Hershel ‘Woody’ Williams, WWII Medal of Honor recipient, dead at 98
UPDATE: Funeral services for Williams will be held at 4 p.m. Sunday at the state Culture Center in Charleston. Visitations will be conducted Saturday and before Sunday’s service in the nearby Capitol rotunda, according to the Associated Press.
CHARLESTON — Hershel “Woody” Williams, the last surviving World War II Medal of Honor recipient, passed away early this morning at the Huntington VA medical center named for him.
Williams’ family and the nonprofit foundation he started to encourage the establishment of monuments honoring the survivors of those who died in military service announced the 98-year-old’s death on the foundation’s Facebook page this morning.
“Woody’s family would like to express their sincere gratitude for all of the love and support,” the post says. “They would also like to share that Woody’s wish is that people continue to carry on his mission.”
Williams received the Medal of Honor for gallantry as a U.S. Marine during the Battle of Iwo Jima where he, armed with a flame thrower, destroyed a series of enemy emplacements on Feb. 23, 1945. He was recently hospitalized and his family announced he was living out his last days.

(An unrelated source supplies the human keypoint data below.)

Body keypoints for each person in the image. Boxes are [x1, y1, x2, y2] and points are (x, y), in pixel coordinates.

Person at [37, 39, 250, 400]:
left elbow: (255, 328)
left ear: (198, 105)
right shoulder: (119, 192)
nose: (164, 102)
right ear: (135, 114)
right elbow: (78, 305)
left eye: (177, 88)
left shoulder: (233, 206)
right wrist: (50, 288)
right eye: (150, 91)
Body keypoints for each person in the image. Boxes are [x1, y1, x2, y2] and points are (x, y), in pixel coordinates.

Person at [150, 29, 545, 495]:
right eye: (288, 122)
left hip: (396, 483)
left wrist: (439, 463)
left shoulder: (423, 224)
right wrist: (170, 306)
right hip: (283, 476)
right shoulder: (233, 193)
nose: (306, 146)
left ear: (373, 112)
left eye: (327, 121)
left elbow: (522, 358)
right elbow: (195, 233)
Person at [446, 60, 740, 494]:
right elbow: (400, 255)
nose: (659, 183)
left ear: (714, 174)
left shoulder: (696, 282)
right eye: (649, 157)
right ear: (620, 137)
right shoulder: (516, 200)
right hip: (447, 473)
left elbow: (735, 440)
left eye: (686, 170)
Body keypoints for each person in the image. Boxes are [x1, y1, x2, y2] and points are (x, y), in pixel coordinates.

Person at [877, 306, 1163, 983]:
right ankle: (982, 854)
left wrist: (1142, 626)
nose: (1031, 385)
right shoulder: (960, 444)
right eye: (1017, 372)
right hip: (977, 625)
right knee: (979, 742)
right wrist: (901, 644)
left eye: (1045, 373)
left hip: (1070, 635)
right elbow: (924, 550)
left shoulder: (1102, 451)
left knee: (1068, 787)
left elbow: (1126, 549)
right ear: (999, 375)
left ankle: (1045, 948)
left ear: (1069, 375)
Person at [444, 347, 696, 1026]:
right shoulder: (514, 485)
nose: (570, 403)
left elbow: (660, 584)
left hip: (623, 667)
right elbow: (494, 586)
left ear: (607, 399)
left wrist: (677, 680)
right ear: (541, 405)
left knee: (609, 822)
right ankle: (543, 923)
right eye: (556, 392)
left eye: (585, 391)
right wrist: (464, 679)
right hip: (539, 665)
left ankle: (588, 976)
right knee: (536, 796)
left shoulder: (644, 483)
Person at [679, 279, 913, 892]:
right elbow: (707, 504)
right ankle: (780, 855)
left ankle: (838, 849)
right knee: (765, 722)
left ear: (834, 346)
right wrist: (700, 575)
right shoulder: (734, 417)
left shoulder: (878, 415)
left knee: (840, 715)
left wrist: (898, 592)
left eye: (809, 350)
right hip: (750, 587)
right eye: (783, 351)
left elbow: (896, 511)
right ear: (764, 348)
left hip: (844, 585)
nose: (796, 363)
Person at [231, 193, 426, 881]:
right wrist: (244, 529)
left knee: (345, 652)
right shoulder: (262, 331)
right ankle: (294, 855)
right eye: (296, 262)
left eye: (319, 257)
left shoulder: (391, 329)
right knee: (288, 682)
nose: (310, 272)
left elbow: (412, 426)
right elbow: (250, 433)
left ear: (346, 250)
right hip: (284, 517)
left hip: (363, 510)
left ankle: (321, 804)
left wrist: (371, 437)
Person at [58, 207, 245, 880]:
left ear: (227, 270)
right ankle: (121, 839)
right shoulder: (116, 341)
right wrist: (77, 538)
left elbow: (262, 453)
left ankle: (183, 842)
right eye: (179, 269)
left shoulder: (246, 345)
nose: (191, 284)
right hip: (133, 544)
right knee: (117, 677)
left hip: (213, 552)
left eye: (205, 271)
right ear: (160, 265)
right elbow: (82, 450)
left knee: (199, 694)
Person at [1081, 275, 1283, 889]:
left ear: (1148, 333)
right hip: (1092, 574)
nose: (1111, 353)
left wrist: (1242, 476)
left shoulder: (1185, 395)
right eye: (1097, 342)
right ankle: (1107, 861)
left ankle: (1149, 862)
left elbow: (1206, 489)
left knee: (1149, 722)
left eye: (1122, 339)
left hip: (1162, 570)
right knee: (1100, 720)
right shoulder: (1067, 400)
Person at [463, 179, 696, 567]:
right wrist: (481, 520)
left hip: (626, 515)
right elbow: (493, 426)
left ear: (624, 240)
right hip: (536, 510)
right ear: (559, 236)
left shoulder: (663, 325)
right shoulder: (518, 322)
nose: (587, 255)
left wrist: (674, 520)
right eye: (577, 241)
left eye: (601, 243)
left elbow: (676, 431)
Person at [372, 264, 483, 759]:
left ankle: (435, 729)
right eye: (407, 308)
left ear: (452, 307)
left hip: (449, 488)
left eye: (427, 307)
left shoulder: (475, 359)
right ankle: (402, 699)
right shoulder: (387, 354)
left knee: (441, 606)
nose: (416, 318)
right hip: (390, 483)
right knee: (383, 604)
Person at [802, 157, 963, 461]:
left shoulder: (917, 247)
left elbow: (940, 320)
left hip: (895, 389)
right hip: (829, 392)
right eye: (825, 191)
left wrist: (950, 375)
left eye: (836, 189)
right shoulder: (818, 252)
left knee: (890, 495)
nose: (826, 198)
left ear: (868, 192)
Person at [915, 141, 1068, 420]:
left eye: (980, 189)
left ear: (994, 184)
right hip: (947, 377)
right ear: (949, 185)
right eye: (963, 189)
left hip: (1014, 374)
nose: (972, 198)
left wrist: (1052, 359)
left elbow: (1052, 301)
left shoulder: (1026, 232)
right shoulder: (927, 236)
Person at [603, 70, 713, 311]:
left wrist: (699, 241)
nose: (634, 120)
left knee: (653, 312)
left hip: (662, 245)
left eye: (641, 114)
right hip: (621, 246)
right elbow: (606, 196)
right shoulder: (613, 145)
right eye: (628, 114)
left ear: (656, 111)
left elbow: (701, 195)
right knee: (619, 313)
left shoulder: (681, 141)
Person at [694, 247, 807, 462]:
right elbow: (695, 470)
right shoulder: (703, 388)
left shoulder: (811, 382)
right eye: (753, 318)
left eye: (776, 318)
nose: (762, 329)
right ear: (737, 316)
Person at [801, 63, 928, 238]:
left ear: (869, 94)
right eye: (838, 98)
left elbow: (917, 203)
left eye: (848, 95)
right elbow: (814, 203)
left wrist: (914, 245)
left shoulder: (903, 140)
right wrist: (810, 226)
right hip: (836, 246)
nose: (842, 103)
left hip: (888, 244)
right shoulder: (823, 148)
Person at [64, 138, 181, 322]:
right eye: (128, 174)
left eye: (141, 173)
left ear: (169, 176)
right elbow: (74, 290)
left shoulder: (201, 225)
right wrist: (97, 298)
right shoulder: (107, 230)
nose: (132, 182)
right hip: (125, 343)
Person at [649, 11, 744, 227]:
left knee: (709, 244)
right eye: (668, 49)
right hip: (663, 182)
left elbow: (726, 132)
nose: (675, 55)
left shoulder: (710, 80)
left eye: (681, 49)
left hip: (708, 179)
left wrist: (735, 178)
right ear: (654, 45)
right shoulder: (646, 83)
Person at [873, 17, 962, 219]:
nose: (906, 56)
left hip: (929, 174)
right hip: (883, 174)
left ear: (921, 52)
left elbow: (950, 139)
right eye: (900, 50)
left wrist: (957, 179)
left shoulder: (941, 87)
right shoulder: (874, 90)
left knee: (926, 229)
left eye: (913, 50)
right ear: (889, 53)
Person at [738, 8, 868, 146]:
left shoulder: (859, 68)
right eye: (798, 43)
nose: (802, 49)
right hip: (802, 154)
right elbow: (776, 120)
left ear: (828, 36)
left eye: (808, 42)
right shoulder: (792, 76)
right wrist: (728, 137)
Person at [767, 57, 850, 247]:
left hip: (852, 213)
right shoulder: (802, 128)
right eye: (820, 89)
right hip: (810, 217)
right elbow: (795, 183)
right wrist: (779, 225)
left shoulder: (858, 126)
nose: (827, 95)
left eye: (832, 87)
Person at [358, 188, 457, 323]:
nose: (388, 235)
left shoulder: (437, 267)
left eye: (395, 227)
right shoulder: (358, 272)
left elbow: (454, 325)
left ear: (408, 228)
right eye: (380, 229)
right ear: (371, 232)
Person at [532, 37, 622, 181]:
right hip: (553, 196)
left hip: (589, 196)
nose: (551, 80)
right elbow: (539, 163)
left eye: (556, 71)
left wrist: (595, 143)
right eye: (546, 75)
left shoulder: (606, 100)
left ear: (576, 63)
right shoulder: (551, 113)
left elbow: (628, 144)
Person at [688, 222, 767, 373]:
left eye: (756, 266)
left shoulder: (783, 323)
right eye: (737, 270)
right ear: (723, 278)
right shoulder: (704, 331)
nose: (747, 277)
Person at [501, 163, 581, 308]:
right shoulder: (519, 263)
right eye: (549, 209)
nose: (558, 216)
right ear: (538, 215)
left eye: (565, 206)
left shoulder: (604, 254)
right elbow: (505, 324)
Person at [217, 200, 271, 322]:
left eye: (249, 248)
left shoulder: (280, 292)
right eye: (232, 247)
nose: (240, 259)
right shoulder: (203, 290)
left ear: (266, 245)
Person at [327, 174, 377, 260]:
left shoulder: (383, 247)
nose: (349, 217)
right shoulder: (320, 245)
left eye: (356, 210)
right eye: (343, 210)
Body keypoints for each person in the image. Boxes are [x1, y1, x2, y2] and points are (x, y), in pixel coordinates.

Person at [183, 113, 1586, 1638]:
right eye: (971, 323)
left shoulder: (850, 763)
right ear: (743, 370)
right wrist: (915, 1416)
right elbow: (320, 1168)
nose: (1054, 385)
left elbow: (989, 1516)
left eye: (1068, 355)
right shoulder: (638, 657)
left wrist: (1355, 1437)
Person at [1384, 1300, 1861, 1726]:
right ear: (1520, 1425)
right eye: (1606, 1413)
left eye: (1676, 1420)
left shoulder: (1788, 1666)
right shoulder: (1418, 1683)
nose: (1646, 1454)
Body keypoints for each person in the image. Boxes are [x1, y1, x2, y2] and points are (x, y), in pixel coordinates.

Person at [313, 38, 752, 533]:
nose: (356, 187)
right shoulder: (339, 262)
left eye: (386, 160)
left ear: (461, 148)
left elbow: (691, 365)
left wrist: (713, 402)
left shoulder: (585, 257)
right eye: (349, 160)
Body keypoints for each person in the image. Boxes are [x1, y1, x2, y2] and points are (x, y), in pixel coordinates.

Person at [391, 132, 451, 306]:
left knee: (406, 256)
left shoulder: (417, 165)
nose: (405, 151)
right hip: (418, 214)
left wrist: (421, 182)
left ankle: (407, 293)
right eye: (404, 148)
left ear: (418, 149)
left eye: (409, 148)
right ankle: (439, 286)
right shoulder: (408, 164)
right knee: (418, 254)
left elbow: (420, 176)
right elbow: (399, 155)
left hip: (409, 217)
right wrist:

West Virginia Gov. Jim Justice issued a statement this morning on Williams’ death.
“I ask all West Virginians to join Cathy and I in praying for Woody, his family, friends, loved ones, and the entire military community across West Virginia and the United States of America,” he said. “Pray that, while the weight of this loss is profound, we all will be able to take solace in the fact that Woody’s contributions to our nation inspired generations, cultivated similar bravery and saved lives. Woody Williams will go down in history as one of the greatest West Virginians who ever lived, and we salute him for everything he gave to our state and our nation.”
To date, Williams and his foundation are responsible for establishing 102 Gold Star Families Memorial Monuments across the United States with more than 73 additional monuments underway in 50 states and one U.S. territory. The first was dedicated in the Donnel C. Kinnard Memorial State Veterans Cemetery in Institute, W.Va.